Dr. Denim Slade and Dr. Brian Nyberg, co-founders of TMS Success in St. George, are providing patients an alternative treatment for depression when antidepressants and therapy aren’t doing enough. 

“It gives hope to people who have traditionally been without hope and have been struggling for a long time,” said Slade. 

TMS patient Brookelan Bulloch suffered depression since she was a teen and suffered the loss of her mother to suicide. Bulloch said the day she first received treatment was the first day of the rest of her life. 

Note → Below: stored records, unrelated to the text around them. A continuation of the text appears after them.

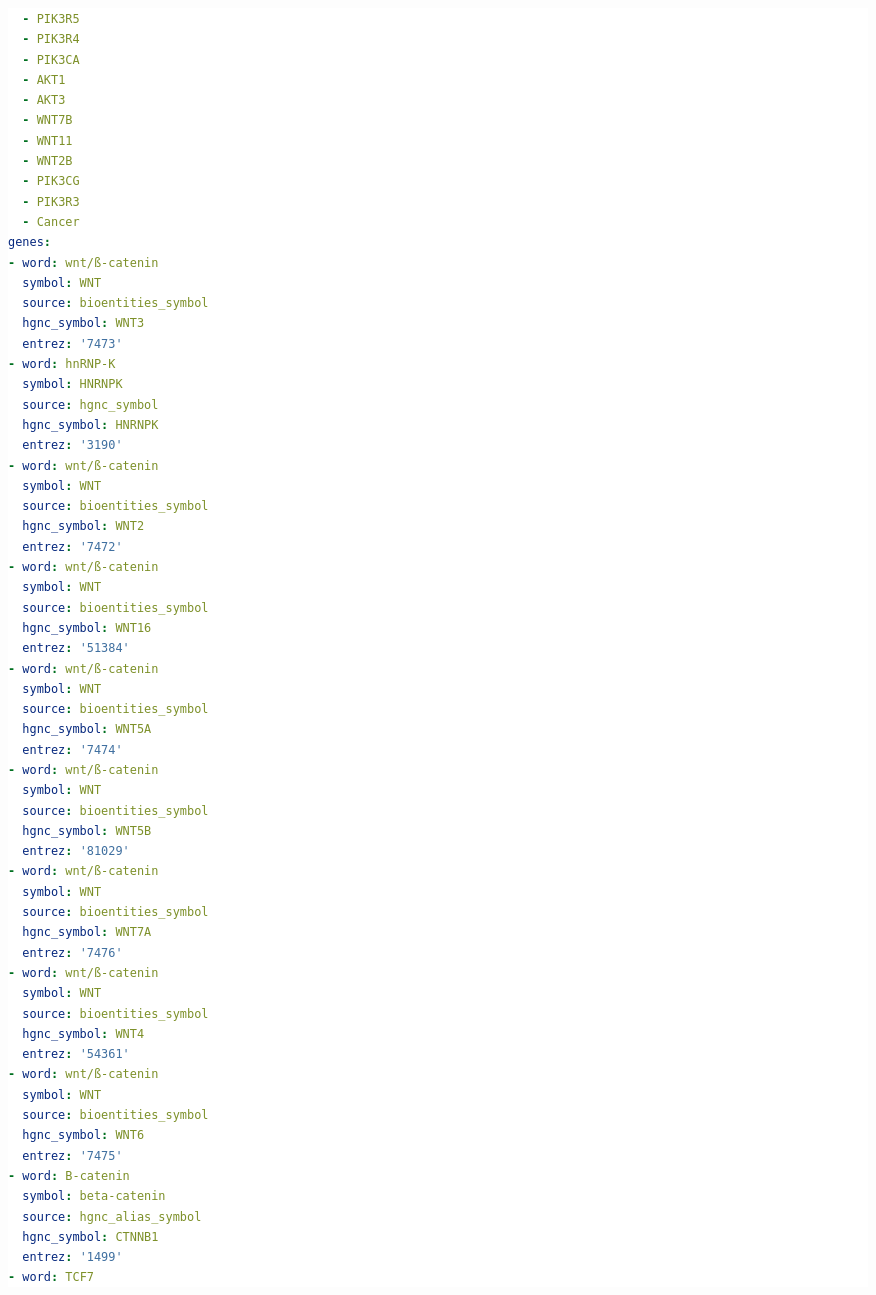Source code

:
 ```yaml
  - PIK3R5
  - PIK3R4
  - PIK3CA
  - AKT1
  - AKT3
  - WNT7B
  - WNT11
  - WNT2B
  - PIK3CG
  - PIK3R3
  - Cancer
genes:
- word: wnt/ß-catenin
  symbol: WNT
  source: bioentities_symbol
  hgnc_symbol: WNT3
  entrez: '7473'
- word: hnRNP-K
  symbol: HNRNPK
  source: hgnc_symbol
  hgnc_symbol: HNRNPK
  entrez: '3190'
- word: wnt/ß-catenin
  symbol: WNT
  source: bioentities_symbol
  hgnc_symbol: WNT2
  entrez: '7472'
- word: wnt/ß-catenin
  symbol: WNT
  source: bioentities_symbol
  hgnc_symbol: WNT16
  entrez: '51384'
- word: wnt/ß-catenin
  symbol: WNT
  source: bioentities_symbol
  hgnc_symbol: WNT5A
  entrez: '7474'
- word: wnt/ß-catenin
  symbol: WNT
  source: bioentities_symbol
  hgnc_symbol: WNT5B
  entrez: '81029'
- word: wnt/ß-catenin
  symbol: WNT
  source: bioentities_symbol
  hgnc_symbol: WNT7A
  entrez: '7476'
- word: wnt/ß-catenin
  symbol: WNT
  source: bioentities_symbol
  hgnc_symbol: WNT4
  entrez: '54361'
- word: wnt/ß-catenin
  symbol: WNT
  source: bioentities_symbol
  hgnc_symbol: WNT6
  entrez: '7475'
- word: B-catenin
  symbol: beta-catenin
  source: hgnc_alias_symbol
  hgnc_symbol: CTNNB1
  entrez: '1499'
- word: TCF7
```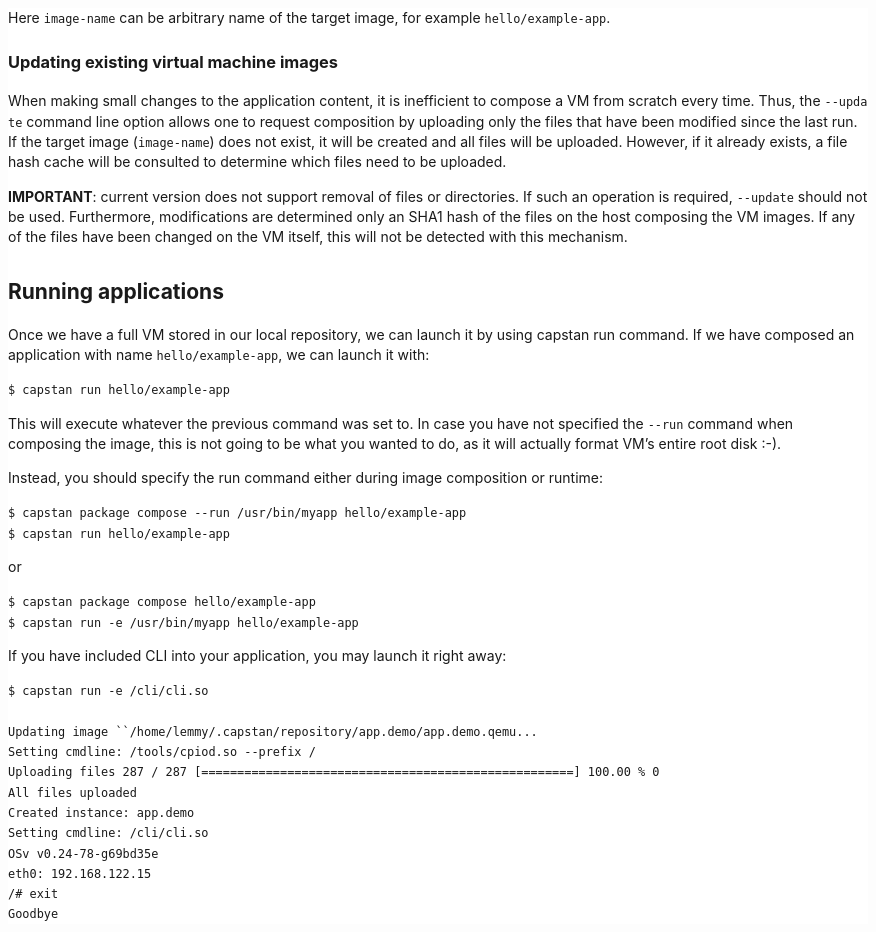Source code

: Here ``image-name`` can be arbitrary name of the target image, for example ``hello/example-app``.

### Updating existing virtual machine images

When making small changes to the application content, it is inefficient to
compose a VM from scratch every time. Thus, the ``--update`` command line option
allows one to request composition by uploading only the files that have been
modified since the last run. If the target image (``image-name``) does not
exist, it will be created and all files will be uploaded. However, if it
already exists, a file hash cache will be consulted to determine which files
need to be uploaded.

**IMPORTANT**: current version does not support removal of files or
directories. If such an operation is required, ``--update`` should not be used.
Furthermore, modifications are determined only an SHA1 hash of the files on the
host composing the VM images. If any of the files have been changed on the VM
itself, this will not be detected with this mechanism.

## Running applications

Once we have a full VM stored in our local repository, we can launch it by
using capstan run command. If we have composed an application with name
``hello/example-app``, we can launch it with:

```
$ capstan run hello/example-app
```

This will execute whatever the previous command was set to. In case you have
not specified the ``--run`` command when composing the image, this is not going
to be what you wanted to do, as it will actually format VM’s entire root disk
:-).

Instead, you should specify the run command either during image composition or
runtime:

```
$ capstan package compose --run /usr/bin/myapp hello/example-app
$ capstan run hello/example-app
```

or

```
$ capstan package compose hello/example-app
$ capstan run -e /usr/bin/myapp hello/example-app
```

If you have included CLI into your application, you may launch it right away:

```
$ capstan run -e /cli/cli.so

Updating image ``/home/lemmy/.capstan/repository/app.demo/app.demo.qemu...
Setting cmdline: /tools/cpiod.so --prefix /
Uploading files 287 / 287 [====================================================] 100.00 % 0
All files uploaded
Created instance: app.demo
Setting cmdline: /cli/cli.so
OSv v0.24-78-g69bd35e
eth0: 192.168.122.15
/# exit
Goodbye
```
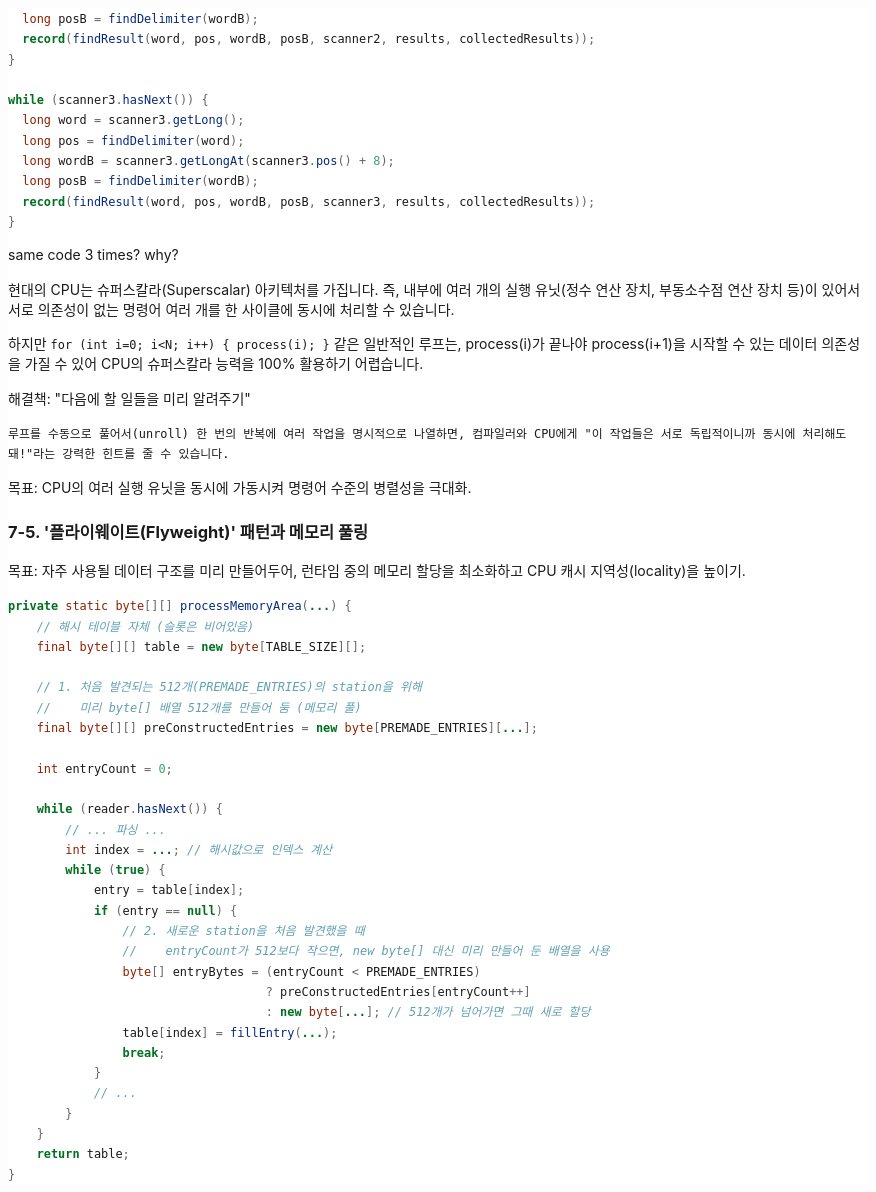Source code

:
 ```java
  long posB = findDelimiter(wordB);
  record(findResult(word, pos, wordB, posB, scanner2, results, collectedResults));
}

while (scanner3.hasNext()) {
  long word = scanner3.getLong();
  long pos = findDelimiter(word);
  long wordB = scanner3.getLongAt(scanner3.pos() + 8);
  long posB = findDelimiter(wordB);
  record(findResult(word, pos, wordB, posB, scanner3, results, collectedResults));
}
```
same code 3 times? 
why?

현대의 CPU는 슈퍼스칼라(Superscalar) 아키텍처를 가집니다. 
즉, 내부에 여러 개의 실행 유닛(정수 연산 장치, 부동소수점 연산 장치 등)이 있어서 서로 의존성이 없는 명령어 여러 개를 한 사이클에 동시에 처리할 수 있습니다.

하지만 `for (int i=0; i<N; i++) { process(i); }` 같은 일반적인 루프는, process(i)가 끝나야 process(i+1)을 시작할 수 있는 데이터 의존성을 가질 수 있어 CPU의 슈퍼스칼라 능력을 100% 활용하기 어렵습니다.

해결책: "다음에 할 일들을 미리 알려주기"

`루프를 수동으로 풀어서(unroll) 한 번의 반복에 여러 작업을 명시적으로 나열하면, 컴파일러와 CPU에게 "이 작업들은 서로 독립적이니까 동시에 처리해도 돼!"라는 강력한 힌트를 줄 수 있습니다.`

목표: CPU의 여러 실행 유닛을 동시에 가동시켜 명령어 수준의 병렬성을 극대화.


### 7-5. '플라이웨이트(Flyweight)' 패턴과 메모리 풀링
목표: 자주 사용될 데이터 구조를 미리 만들어두어, 런타임 중의 메모리 할당을 최소화하고 CPU 캐시 지역성(locality)을 높이기. 

```java
private static byte[][] processMemoryArea(...) {
    // 해시 테이블 자체 (슬롯은 비어있음)
    final byte[][] table = new byte[TABLE_SIZE][];
    
    // 1. 처음 발견되는 512개(PREMADE_ENTRIES)의 station을 위해
    //    미리 byte[] 배열 512개를 만들어 둠 (메모리 풀)
    final byte[][] preConstructedEntries = new byte[PREMADE_ENTRIES][...];

    int entryCount = 0;
    
    while (reader.hasNext()) {
        // ... 파싱 ...
        int index = ...; // 해시값으로 인덱스 계산
        while (true) {
            entry = table[index];
            if (entry == null) {
                // 2. 새로운 station을 처음 발견했을 때
                //    entryCount가 512보다 작으면, new byte[] 대신 미리 만들어 둔 배열을 사용
                byte[] entryBytes = (entryCount < PREMADE_ENTRIES) 
                                    ? preConstructedEntries[entryCount++]
                                    : new byte[...]; // 512개가 넘어가면 그때 새로 할당
                table[index] = fillEntry(...);
                break;
            }
            // ...
        }
    }
    return table;
}
```
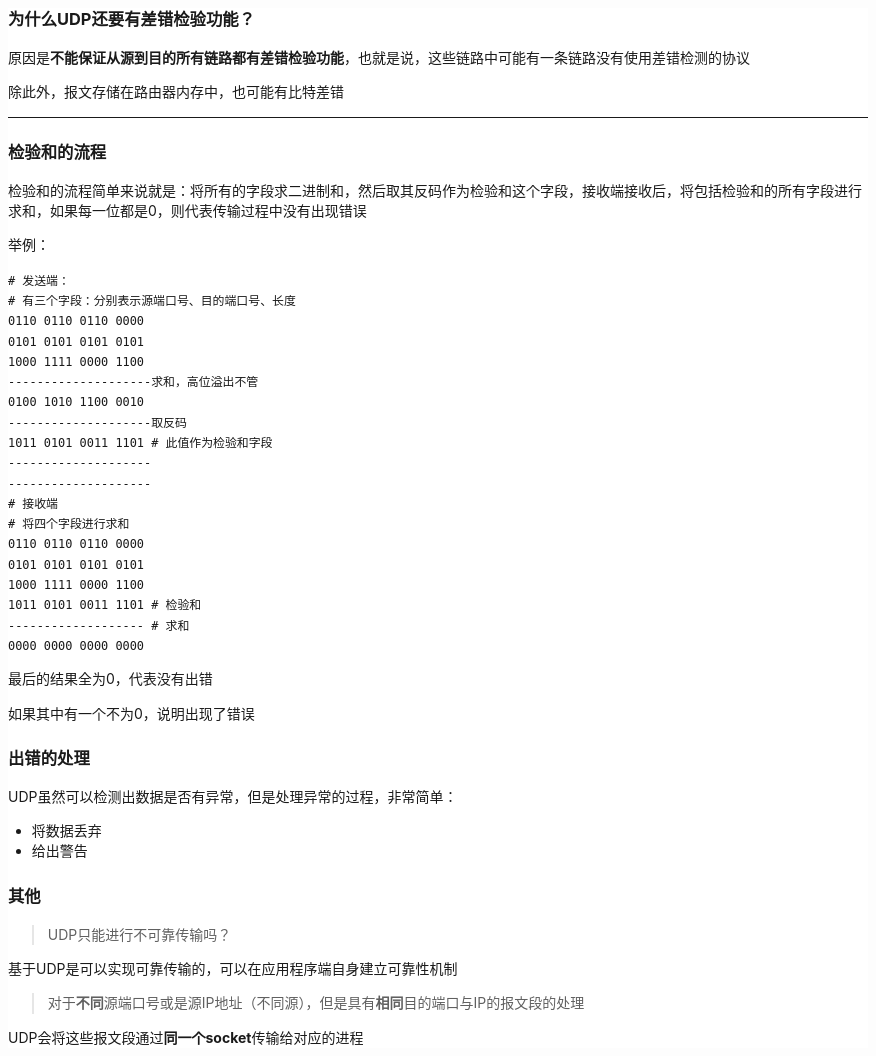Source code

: ### 为什么UDP还要有差错检验功能？

原因是**不能保证从源到目的所有链路都有差错检验功能**，也就是说，这些链路中可能有一条链路没有使用差错检测的协议

除此外，报文存储在路由器内存中，也可能有比特差错

---

### 检验和的流程

检验和的流程简单来说就是：将所有的字段求二进制和，然后取其反码作为检验和这个字段，接收端接收后，将包括检验和的所有字段进行求和，如果每一位都是0，则代表传输过程中没有出现错误

举例：

```
# 发送端：
# 有三个字段：分别表示源端口号、目的端口号、长度
0110 0110 0110 0000
0101 0101 0101 0101
1000 1111 0000 1100
--------------------求和，高位溢出不管
0100 1010 1100 0010
--------------------取反码
1011 0101 0011 1101 # 此值作为检验和字段
--------------------
--------------------
# 接收端
# 将四个字段进行求和
0110 0110 0110 0000
0101 0101 0101 0101
1000 1111 0000 1100
1011 0101 0011 1101 # 检验和
------------------- # 求和
0000 0000 0000 0000
```

最后的结果全为0，代表没有出错

如果其中有一个不为0，说明出现了错误

### 出错的处理

UDP虽然可以检测出数据是否有异常，但是处理异常的过程，非常简单：

- 将数据丢弃
- 给出警告

### 其他

> UDP只能进行不可靠传输吗？

基于UDP是可以实现可靠传输的，可以在应用程序端自身建立可靠性机制

> 对于**不同**源端口号或是源IP地址（不同源），但是具有**相同**目的端口与IP的报文段的处理

UDP会将这些报文段通过**同一个socket**传输给对应的进程
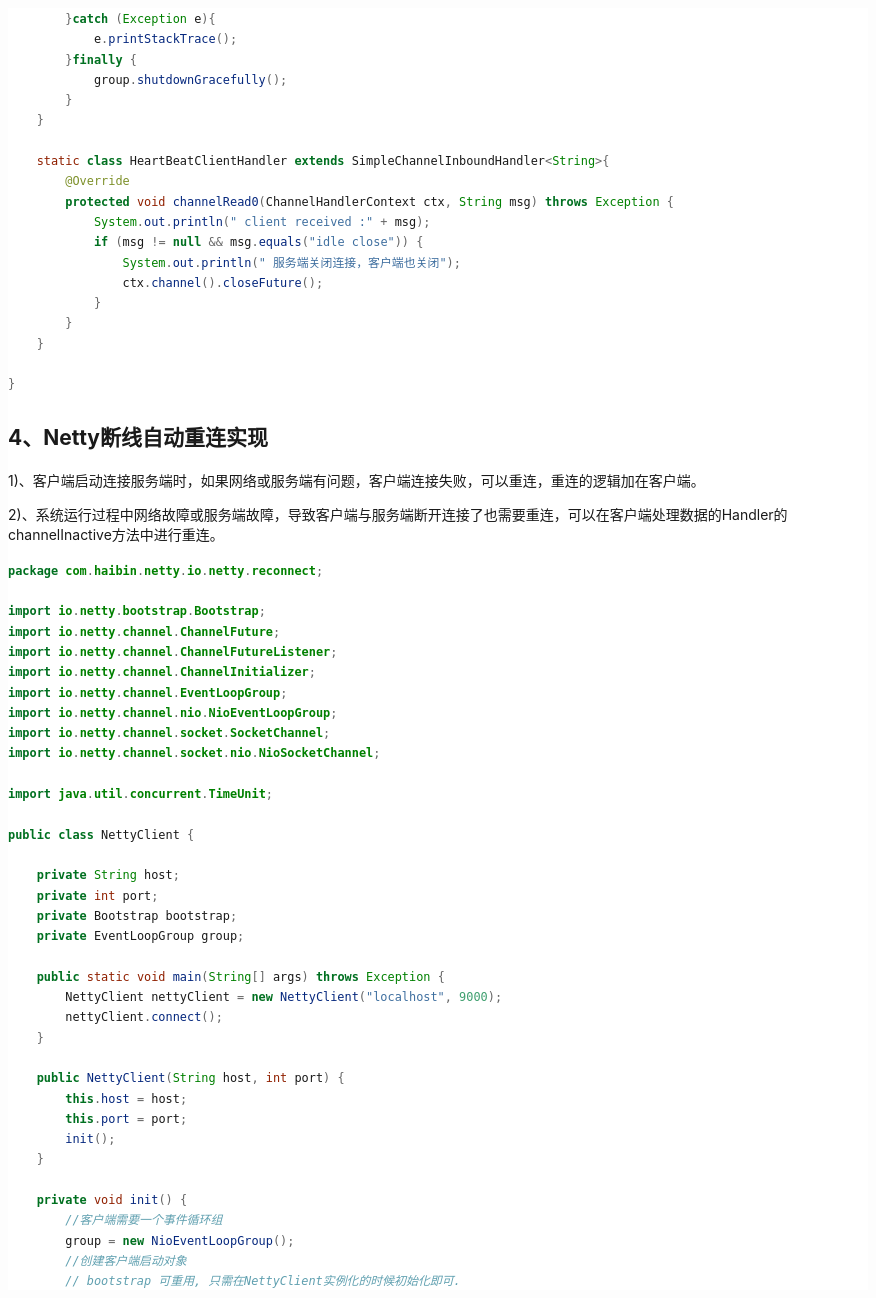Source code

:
 ```java
        }catch (Exception e){
            e.printStackTrace();
        }finally {
            group.shutdownGracefully();
        }
    }

    static class HeartBeatClientHandler extends SimpleChannelInboundHandler<String>{
        @Override
        protected void channelRead0(ChannelHandlerContext ctx, String msg) throws Exception {
            System.out.println(" client received :" + msg);
            if (msg != null && msg.equals("idle close")) {
                System.out.println(" 服务端关闭连接，客户端也关闭");
                ctx.channel().closeFuture();
            }
        }
    }

}
```

## 4、Netty断线自动重连实现

1)、客户端启动连接服务端时，如果网络或服务端有问题，客户端连接失败，可以重连，重连的逻辑加在客户端。

2)、系统运行过程中网络故障或服务端故障，导致客户端与服务端断开连接了也需要重连，可以在客户端处理数据的Handler的channelInactive方法中进行重连。

```java
package com.haibin.netty.io.netty.reconnect;

import io.netty.bootstrap.Bootstrap;
import io.netty.channel.ChannelFuture;
import io.netty.channel.ChannelFutureListener;
import io.netty.channel.ChannelInitializer;
import io.netty.channel.EventLoopGroup;
import io.netty.channel.nio.NioEventLoopGroup;
import io.netty.channel.socket.SocketChannel;
import io.netty.channel.socket.nio.NioSocketChannel;

import java.util.concurrent.TimeUnit;

public class NettyClient {

    private String host;
    private int port;
    private Bootstrap bootstrap;
    private EventLoopGroup group;

    public static void main(String[] args) throws Exception {
        NettyClient nettyClient = new NettyClient("localhost", 9000);
        nettyClient.connect();
    }

    public NettyClient(String host, int port) {
        this.host = host;
        this.port = port;
        init();
    }

    private void init() {
        //客户端需要一个事件循环组
        group = new NioEventLoopGroup();
        //创建客户端启动对象
        // bootstrap 可重用, 只需在NettyClient实例化的时候初始化即可.
```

“It was kind of like starting over and getting my brain to do what it was supposed to do from the beginning,” said Bulloch. 

TMS, or transcranial magnetic stimulation, is a safe, non-invasive procedure that uses magnetic fields to stimulate nerve cells in the brain. Bulloch says that her mood and energy improved within just a week of treatment, even improving her relationship with her daughter. 

“Since I’ve been doing treatment and I haven’t been so teary-eyed and I can do the things that I need to do, she can focus more on being a kid,” Bulloch said. “Her overall happiness seems to be doing better too.” 

TMS had only previously been offered at the University of Utah, so it’s a first of its kind psychiatric treatment in Southern Utah. 

Dr. Slade said that treatment lasts approximately 20 minutes and is done five times a week for six weeks. Slade said that in one 20-minute session, the brain is stimulated 3000 times. 

“Something started to come on in their eyes,” Nyberg said. “Even though there were challenges with their therapy and other complex issues in their life, it was like they were better able to handle them.” 

Dr. Nyberg said that while anti-depressants work, most long-term users experience multiple side effects such as weight gain and fatigue and face withdrawal symptoms after quitting.